◆ Document passage ◆
Originally Posted by ??? (Post 3794744)
the bassline is rhythmically similar to that of a heartbeat, and the drum beat is rhythmically similar to that of heavy breathing, which altogether subconsciously reminds the listener of the experience of running, and lastly the claustrophic production of the song psychologically puts the listener in the shoes of the running man.

very nicely worded, mi amigo.

i always thought porl was pretty underrated. though i prefer a version with keys, his interpretation on the guitar is really great.


redbreegull 11-27-2011 11:00 PM

Quote:

highly individual within their respective genre, has a refined aesthetic, and a compositional sophistication that distinguishes them from more conventional guitarists
if you don't think this applies to Neil Young you are frankly just a fucking moron, or you haven't actually heard any Neil Young

I am a big fan of The Cure and Buckley and have been familiar with those songs for years. I'm not debating that those guys are good, innovative guitarists in different ways. My issue is that they use just as many musical tropes and timeworn techniques as Neil Young or Paul Simon. You are picking out certain characteristics in music and saying, "look, this is derivative of what came before!" while totally ignoring the way in which your own picks do the same thing.

There is no defending Staind though, that is just a major fail on your part

redbreegull 11-27-2011 11:04 PM

What I see ultimately is that you are giving preference to a certain set of aesthetic traits in music over others, which is arbitrary. It's clear you don't like "old" sounding music with strong blues and rockabilly influences. That has no bearing on the creative mettle of guitarists who play more in that style.

You're also trying to spin the argument around and paint me as the guy who thinks technicality matters... that's lala. I don't give a shit about how technically good a player is, I'm just pointing out that you are talking in terms of scales and such yet you don't recognize that the players you picked use the same scales and common chord progressions that nearly all rock music has used for 6 decades. Your choices have to do with the aesthetic of the music apparently. I think you're a little too wrapped up in "alternative" and it is blinding you to the pretty obvious seminal qualities of players like Neil Young and Paul Simon because it's not as cool or something.

??? 11-27-2011 11:07 PM

Quote:

Originally Posted by redbreegull (Post 3794706)
You seem really stuck on this idea that old music can't be as good as new music.

◆ Information shown ◆
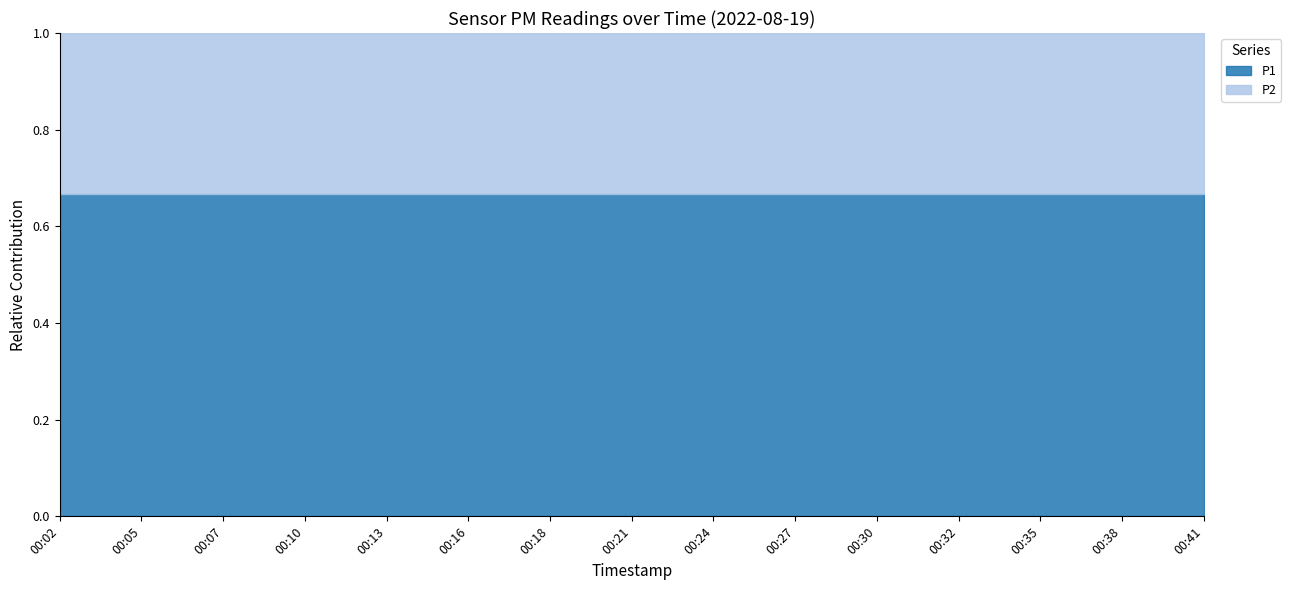

True or false: P1 and P2 cross at least once.

False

◆ Work task ◆
Quote the forum thread word for word between "I am a big fan" and "in that style.", inclusive. The material plays no part in what follows.

◆ Solution to this task ◆
I am a big fan of The Cure and Buckley and have been familiar with those songs for years. I'm not debating that those guys are good, innovative guitarists in different ways. My issue is that they use just as many musical tropes and timeworn techniques as Neil Young or Paul Simon. You are picking out certain characteristics in music and saying, "look, this is derivative of what came before!" while totally ignoring the way in which your own picks do the same thing.

There is no defending Staind though, that is just a major fail on your part

redbreegull 11-27-2011 11:04 PM

What I see ultimately is that you are giving preference to a certain set of aesthetic traits in music over others, which is arbitrary. It's clear you don't like "old" sounding music with strong blues and rockabilly influences. That has no bearing on the creative mettle of guitarists who play more in that style.